◆ **REQUIRED TASKS**:
1. Write out the passage of the essay on being a Christian today between "It’s hard being a Christian – because otherwise I could retreat" and "means of divide-and-conquer.", inclusive.
2. Answer these questions from the essay on being a Christian today:
(a) What three kinds of preventable causes of death across the globe does the writer list?
(b) What kind of ethics does the writer affirm that non-Christians and non-religious people can have?
(c) What does the writer call Christians who disagree with the essay?
3. Summarize the essay on being a Christian today in two sentences.

◆ **PAGE TEXT**:

Segment Open

On Why It’s Hard to Be a Christian in Today’s World

It’s hard being a Christian – because otherwise I could retreat into my little bubble of middle-class privilege and really not give a damn about the suffering of poor people and the ways in which our economic system benefits the very few at the expense of the many.

It’s hard being a Christian – because otherwise I and my white self could hide behind some vague notion of colorblindness and ignore the very real violence being done to black and brown bodies in this country and around the world. I could refuse to see and refuse to change a system that feeds on fundamental inequities in the distribution of power and wealth, that enshrines racism as a means of divide-and-conquer.

It’s hard being a Christian – because otherwise I could skip the outrage at our ravaging of the planet for the sake of human profit, our disregard of life beyond our own, our denial of our complicity in past, present, and future environmental disasters.

It’s hard being a Christian – because otherwise I could tell homophobic people – all of them – to just fuck off rather than to continue to work toward mutual relationship and meaningful dialogue.

It’s hard being a Christian – because otherwise I could stare at people with disabilities and think there was something wrong with them instead of with a culture that denies their full individual humanity and refuses to embrace them for their diversity and their contributions.

It’s hard being a Christian – because otherwise I could think that people who disagree with me are stupid rather than working to value them as fellow precious children of God.

It’s hard being a Christian – because otherwise I could stereotype, judge, and dehumanize Muslims and Jews and Buddhists and Hindus and people of any other faith or no faith at all and do my best to keep my distance from them.

It’s hard being a Christian – because then I could see people dying across the globe from preventable wars, preventable diseases, and preventable hunger and thirst without losing sleep over it. I could see those problems as some fault of their own rather than of a global system that has for centuries robbed entire nations of their assets and their autonomy, often with the approval and even the assistance of the Christian church.

God, it is hard to be a Christian in today’s world.

IMPORTANT NOTE: Christianity – or any religious perspective – is not the only reason people care about these things. I’m not saying that at all. I’m just talking about where I come from. I fully affirm the idea that non-Christians and non-religious people can have grounded and nuanced ethics. If that’s you, all props to you and peace and strength to you for your work.

And there are certainly Christians who disagree with what I’ve said here – to y’all, I say . . . I say . . . I say that you are my family in this faith and I hope we can be in conversation about what living out that faith looks like in our contemporary world. I will listen to you with an open heart. I hope you will receive me in the same spirit (Spirit).

Segment Closed

◆ **DATASET EXTRACT**:
Segment Open

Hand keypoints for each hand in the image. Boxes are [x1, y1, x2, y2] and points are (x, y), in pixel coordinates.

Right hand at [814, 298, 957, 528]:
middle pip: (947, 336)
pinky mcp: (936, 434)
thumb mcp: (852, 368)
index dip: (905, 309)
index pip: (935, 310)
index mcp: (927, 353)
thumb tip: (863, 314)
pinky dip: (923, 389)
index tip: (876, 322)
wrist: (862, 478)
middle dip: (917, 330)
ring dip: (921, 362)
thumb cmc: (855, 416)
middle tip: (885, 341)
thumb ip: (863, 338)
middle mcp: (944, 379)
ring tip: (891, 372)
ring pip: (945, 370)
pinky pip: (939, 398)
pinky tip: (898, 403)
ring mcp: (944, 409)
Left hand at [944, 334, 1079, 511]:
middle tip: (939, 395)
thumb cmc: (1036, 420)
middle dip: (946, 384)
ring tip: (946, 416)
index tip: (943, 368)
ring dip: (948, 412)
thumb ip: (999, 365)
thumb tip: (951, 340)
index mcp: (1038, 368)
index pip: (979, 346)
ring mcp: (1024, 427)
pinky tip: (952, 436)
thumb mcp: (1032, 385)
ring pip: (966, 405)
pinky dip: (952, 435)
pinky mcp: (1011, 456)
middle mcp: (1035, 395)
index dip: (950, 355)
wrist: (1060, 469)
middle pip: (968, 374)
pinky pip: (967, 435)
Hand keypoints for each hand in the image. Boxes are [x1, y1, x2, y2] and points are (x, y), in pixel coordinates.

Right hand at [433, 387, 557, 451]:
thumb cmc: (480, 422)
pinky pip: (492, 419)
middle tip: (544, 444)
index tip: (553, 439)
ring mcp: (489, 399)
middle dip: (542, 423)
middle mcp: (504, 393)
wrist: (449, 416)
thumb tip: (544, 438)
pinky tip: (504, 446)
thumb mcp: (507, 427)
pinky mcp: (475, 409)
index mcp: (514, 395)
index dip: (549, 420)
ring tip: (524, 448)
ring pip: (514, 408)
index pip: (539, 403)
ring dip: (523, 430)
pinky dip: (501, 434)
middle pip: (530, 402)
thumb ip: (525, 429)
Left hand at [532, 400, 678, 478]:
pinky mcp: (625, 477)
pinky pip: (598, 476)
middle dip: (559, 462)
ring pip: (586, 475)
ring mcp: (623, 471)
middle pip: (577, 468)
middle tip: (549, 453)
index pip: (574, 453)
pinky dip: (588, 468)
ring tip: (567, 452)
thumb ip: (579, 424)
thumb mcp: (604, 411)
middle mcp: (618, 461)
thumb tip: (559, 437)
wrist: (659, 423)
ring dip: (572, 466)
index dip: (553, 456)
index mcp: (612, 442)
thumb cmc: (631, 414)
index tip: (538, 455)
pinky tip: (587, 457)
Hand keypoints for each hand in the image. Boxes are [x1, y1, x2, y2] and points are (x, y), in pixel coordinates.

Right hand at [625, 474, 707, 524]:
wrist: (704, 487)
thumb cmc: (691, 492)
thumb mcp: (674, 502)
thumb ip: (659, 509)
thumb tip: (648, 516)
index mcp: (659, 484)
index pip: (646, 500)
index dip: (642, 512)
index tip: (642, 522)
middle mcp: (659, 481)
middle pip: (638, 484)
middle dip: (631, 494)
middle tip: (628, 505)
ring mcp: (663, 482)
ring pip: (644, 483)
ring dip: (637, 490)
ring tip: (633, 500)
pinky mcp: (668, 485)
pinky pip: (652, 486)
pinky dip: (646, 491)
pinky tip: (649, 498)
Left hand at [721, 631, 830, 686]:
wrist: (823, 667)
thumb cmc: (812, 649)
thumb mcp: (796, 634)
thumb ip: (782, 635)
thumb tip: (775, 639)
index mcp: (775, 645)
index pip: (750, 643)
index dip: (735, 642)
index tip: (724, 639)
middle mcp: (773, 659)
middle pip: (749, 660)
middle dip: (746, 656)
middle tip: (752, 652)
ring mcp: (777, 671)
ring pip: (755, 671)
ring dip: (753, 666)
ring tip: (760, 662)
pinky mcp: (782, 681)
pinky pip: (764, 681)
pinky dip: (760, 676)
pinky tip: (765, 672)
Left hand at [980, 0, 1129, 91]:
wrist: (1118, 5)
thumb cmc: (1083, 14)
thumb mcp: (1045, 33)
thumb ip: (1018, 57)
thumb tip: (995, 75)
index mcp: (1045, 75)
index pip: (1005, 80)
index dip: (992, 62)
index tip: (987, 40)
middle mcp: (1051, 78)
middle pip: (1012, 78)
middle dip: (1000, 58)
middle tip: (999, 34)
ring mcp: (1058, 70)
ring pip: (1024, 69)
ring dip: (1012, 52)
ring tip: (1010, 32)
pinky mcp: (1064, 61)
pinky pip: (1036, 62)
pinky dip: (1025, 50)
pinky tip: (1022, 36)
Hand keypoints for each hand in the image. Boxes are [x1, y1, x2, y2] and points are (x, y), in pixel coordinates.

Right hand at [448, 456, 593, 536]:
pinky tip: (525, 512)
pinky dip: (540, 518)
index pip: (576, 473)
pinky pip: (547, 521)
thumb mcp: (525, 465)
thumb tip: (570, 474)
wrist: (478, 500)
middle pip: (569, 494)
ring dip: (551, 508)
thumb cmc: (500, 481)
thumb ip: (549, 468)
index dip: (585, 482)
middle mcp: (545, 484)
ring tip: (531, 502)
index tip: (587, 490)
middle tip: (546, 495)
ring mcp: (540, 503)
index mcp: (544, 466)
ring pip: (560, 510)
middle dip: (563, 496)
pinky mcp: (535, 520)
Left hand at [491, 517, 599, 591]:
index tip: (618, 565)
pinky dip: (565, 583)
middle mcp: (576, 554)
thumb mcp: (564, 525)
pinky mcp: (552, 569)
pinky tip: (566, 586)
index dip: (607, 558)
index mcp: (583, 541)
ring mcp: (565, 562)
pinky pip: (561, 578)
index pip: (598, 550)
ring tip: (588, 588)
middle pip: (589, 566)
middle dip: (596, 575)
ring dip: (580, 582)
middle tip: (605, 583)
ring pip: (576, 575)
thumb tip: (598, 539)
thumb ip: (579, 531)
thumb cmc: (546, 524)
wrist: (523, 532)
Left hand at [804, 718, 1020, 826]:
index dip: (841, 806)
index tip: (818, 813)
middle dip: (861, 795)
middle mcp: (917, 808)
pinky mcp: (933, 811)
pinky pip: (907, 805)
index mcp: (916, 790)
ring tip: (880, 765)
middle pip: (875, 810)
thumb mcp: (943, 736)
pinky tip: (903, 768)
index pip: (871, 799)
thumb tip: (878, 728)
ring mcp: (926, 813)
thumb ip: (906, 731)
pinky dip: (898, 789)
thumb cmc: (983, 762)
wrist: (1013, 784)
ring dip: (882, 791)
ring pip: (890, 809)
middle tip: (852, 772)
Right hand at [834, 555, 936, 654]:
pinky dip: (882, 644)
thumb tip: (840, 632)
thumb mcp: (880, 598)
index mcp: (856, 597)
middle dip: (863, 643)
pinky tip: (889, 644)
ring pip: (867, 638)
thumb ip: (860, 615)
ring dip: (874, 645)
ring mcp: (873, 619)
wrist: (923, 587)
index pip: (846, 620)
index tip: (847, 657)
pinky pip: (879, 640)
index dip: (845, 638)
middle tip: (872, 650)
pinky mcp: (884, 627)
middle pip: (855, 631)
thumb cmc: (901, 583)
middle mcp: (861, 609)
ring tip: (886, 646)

Segment Closed

◆ **PER-TASK ANSWERS**:
1.
It’s hard being a Christian – because otherwise I could retreat into my little bubble of middle-class privilege and really not give a damn about the suffering of poor people and the ways in which our economic system benefits the very few at the expense of the many.

It’s hard being a Christian – because otherwise I and my white self could hide behind some vague notion of colorblindness and ignore the very real violence being done to black and brown bodies in this country and around the world. I could refuse to see and refuse to change a system that feeds on fundamental inequities in the distribution of power and wealth, that enshrines racism as a means of divide-and-conquer.

2.
(a) Preventable wars, preventable diseases, and preventable hunger and thirst.
(b) Grounded and nuanced ethics.
(c) Family in this faith.

3. The writer says being a Christian is hard because it rules out ignoring poverty, racism, environmental destruction, the exclusion of people with disabilities, contempt for people of other faiths or none, and global suffering, and because it calls for dialogue with homophobic people and those who disagree. The writer adds that non-Christians and non-religious people can also have grounded and nuanced ethics, and invites Christians who disagree to a conversation held with an open heart.